***** Исходный текст *****

Сам Вл. Глинка, с конца 20-х и до 1941 года — хранитель и сотрудник последовательно музеев Петергофа, Грузино, Царского Села, Фонтанного дома Шереметевых, Русского музея, а потом Эрмитажа — вспоминал о чудовищном разграблении ценностей: До сих пор вижу, как в кошмаре, в двух залах, выходящих на Неву, — в бывшей половине последней царицы — нагроможденную почти до потолка нашу коллекционную мебель. Сколько при этой перевозке и забрасывании “все выше и выше” было переломано ценнейших предметов из Строгановской усадьбы Марьино, из Шереметевского Фонтанного дома, особняка Бобринских на Галерной, из дома купцов Терликовых, из митрополичьих покоев в Александро-Невской лавре, из особняка Штиглицев-Половцевых, из множества других! Карельская береза, красное дерево, персидский орех, палисандр, бронзовые каннелюры, золоченые сфинксы, прорванные шелковые сиденья и ручные вышивки, — все это громоздилось перед нами. Отдельной горой были сложены обломки — локотники кресел, ножка клавесина, подножье арфы с педалями

А впереди была массовая продажа за границу бесценных эрмитажных полотен, проводившаяся якобы в интересах освобожденного народа, затем — в 1950—70-е — бездумное раздаривание кому надо и не надо нашего национального достояния. Порой, спасая от гибели портреты царских генералов и сановников, военную атрибутику, гобелены, изумительный русский фарфор или знамена царских полков, музейщики проявляли поистине чудеса изобретательности. И не в эти ли, кстати, времена зародилась пламенная любовь властителей ко всему “барскому”?

И надо было уметь — в этом царстве мнимостей, где бал правился глубоко невежественными, примитивными существами, где пышным цветом расцвели человеческая глупость и пошлость, сохранить абсолютную независимость мысли. Ибо любовь к правде и только к правде — это прежде всего антипошлость и антиневежество.

*****

**Ваши задания**
(1) Определите, соответствуют ли тексту о музейных ценностях утверждения (а), (б) и (в). На каждое ответьте «да» или «нет» и приведите точную цитату из текста, на которой основан ответ.
(а) Глинка работал в музеях Петергофа, а затем Эрмитажа.
(б) Коллекционная мебель была сложена в трех залах, выходящих на Неву.
(в) Массовая продажа эрмитажных полотен за границу проводилась якобы в интересах освобожденного народа.
(2) В какие годы, согласно тексту о музейных ценностях, происходило бездумное раздаривание национального достояния?
(3) Допишите текст о музейных ценностях, продолжив его после последнего предложения.
Записи для выполнения заданий не понадобятся.

***** Записи для просмотра *****

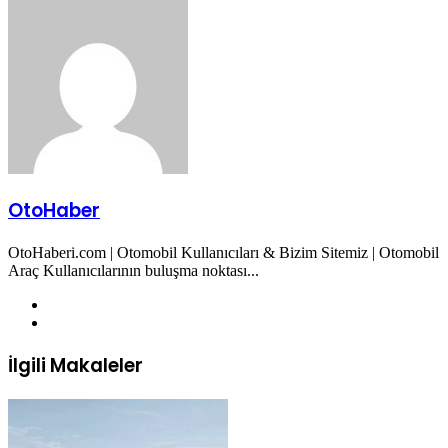
Posta
ile
paylaş
OtoHaber
OtoHaberi.com | Otomobil Kullanıcıları & Bizim Sitemiz | Otomobil
Araç Kullanıcılarının buluşma noktası...
Web
sitesi
Twitter
İlgili Makaleler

*****

**Ответы по номерам**
(1)
(а) Да: «хранитель и сотрудник последовательно музеев Петергофа, Грузино, Царского Села, Фонтанного дома Шереметевых, Русского музея, а потом Эрмитажа».
(б) Нет: «в двух залах, выходящих на Неву».
(в) Да: «массовая продажа за границу бесценных эрмитажных полотен, проводившаяся якобы в интересах освобожденного народа».

(2) В 1950—70-е годы.

(3)
Тут, кстати, припоминается и один из рассказов Владислава Михайловича о роте Преображенского полка, с помощью которой Елизавета Петровна пришла к власти. Разумеется, эти триста пятьдесят лейб-гвардейцев сразу же по воцарении дщери Петровой были осыпаны всевозможными дарами и привилегиями. Всех их возвели в потомственное дворянство, они получили личные гербы и земельные наделы. Но… за два десятка лет почти все они спились, спустили с молотка свои имения или проиграли их в карты.

Вот как оно бывает в России со скоробогачами…

А вот характерный пример упорно не стареющей тесной спайки невежества с хамством — уже из более близкого к нам времени. Некогда знаменитый историк-античник Лев Львович Раков, ученый секретарь Эрмитажа, директор уничтоженного Музея обороны Ленинграда, один из очень близких Вл. Глинке людей, как-то написал письмо прозаику-маринисту Леониду Соболеву по поводу его нашумевшего еще с горьковских времен романа “Капитальный ремонт”. Эту историю рассказывает в “Хранителе” Михаил Глинка. Что за человек был Соболев, известный сталинский подхалим, рядившийся в тогу благородного моряка, — про то, несомненно, знали и Л. Раков, и Вл. Глинка. Но Раков все-таки посчитал необходимым указать самоуверенному писателю, что линейный корабль — главное действующее лицо книги — мог в действительности иметь пять вариантов названий, но только не такое, которое дал кораблю автор. Ах, как рассыпался Соболев в благодарностях ученому: Только в Петрограде-Ленинграде, городе эрудитов, мог найтись столь тонкий знатокИ если бы только книга уже не разошлась… А сейчас, увы, уже нет никакой возможности… На второе письмо с другими замечаниями Соболев ответил крайне сухо — мол, стоит ли обращать внимание на мелочи. Третье осталось без ответа.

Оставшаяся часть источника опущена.